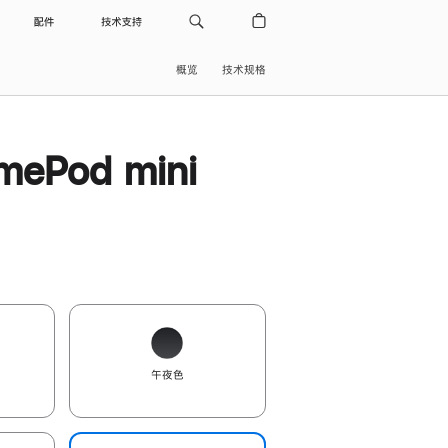
配件
技术支持
概览
技术规格
ePod mini
午夜色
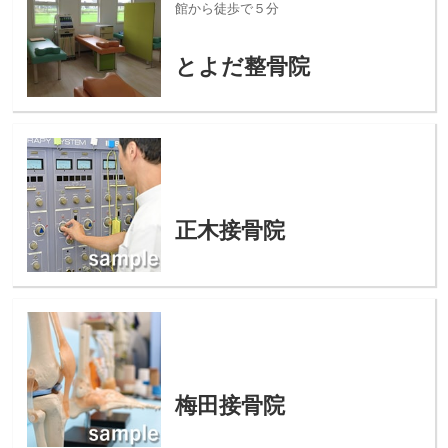
館から徒歩で５分
とよだ整骨院
正木接骨院
梅田接骨院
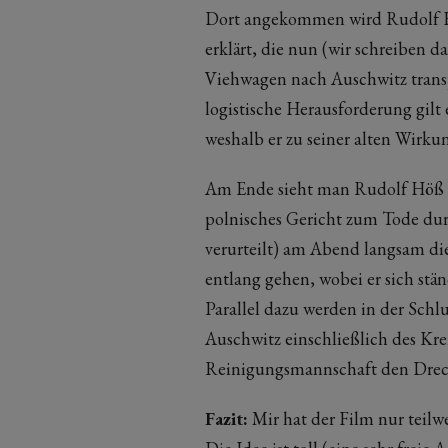
Dort angekommen wird Rudolf Hö
erklärt, die nun (wir schreiben d
Viehwagen nach Auschwitz transp
logistische Herausforderung gilt
weshalb er zu seiner alten Wirkun
Am Ende sieht man Rudolf Höß 
polnisches Gericht zum Tode dur
verurteilt) am Abend langsam d
entlang gehen, wobei er sich stän
Parallel dazu werden in der Schl
Auschwitz einschließlich des Kre
Reinigungsmannschaft den Dreck
Fazit:
Mir hat der Film nur teilwe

To-do item: Give the number of lines in the data above that contain the word "Auschwitz", with no accompanying text.

Answer below: 2